## Problem details:
All of the data below should be set down again verbatim, without any images.
START Records for processing
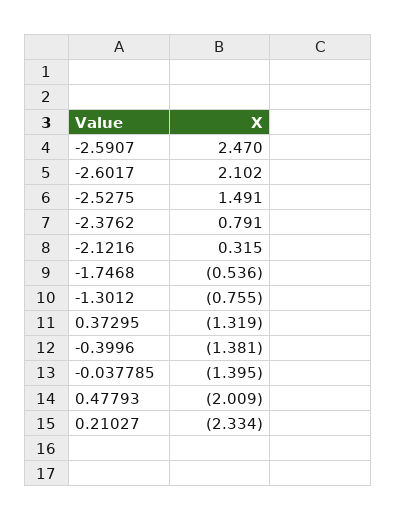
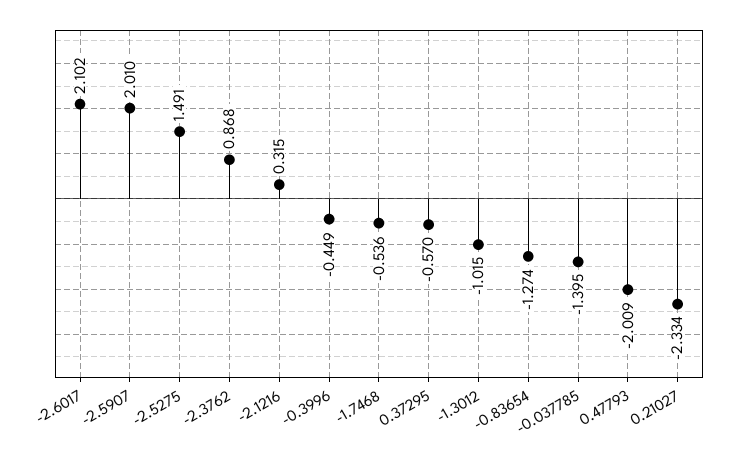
  {
-   "-2.5907": 2.47,
+   "-2.5907": 2.01,
    "-2.6017": 2.102,
    "-2.5275": 1.491,
-   "-2.3762": 0.791,
+   "-2.3762": 0.868,
    "-2.1216": 0.315,
    "-1.7468": -0.536,
-   "-1.3012": -0.755,
+   "-1.3012": -1.015,
-   "0.37295": -1.319,
+   "0.37295": -0.57,
-   "-0.3996": -1.381,
+   "-0.3996": -0.449,
    "-0.037785": -1.395,
    "0.47793": -2.009,
-   "0.21027": -2.334
+   "0.21027": -2.334,
+   "-0.83654": -1.274
  }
END Records for processing
## Result of the task:
  {
-   "-2.5907": 2.47,
+   "-2.5907": 2.01,
    "-2.6017": 2.102,
    "-2.5275": 1.491,
-   "-2.3762": 0.791,
+   "-2.3762": 0.868,
    "-2.1216": 0.315,
    "-1.7468": -0.536,
-   "-1.3012": -0.755,
+   "-1.3012": -1.015,
-   "0.37295": -1.319,
+   "0.37295": -0.57,
-   "-0.3996": -1.381,
+   "-0.3996": -0.449,
    "-0.037785": -1.395,
    "0.47793": -2.009,
-   "0.21027": -2.334
+   "0.21027": -2.334,
+   "-0.83654": -1.274
  }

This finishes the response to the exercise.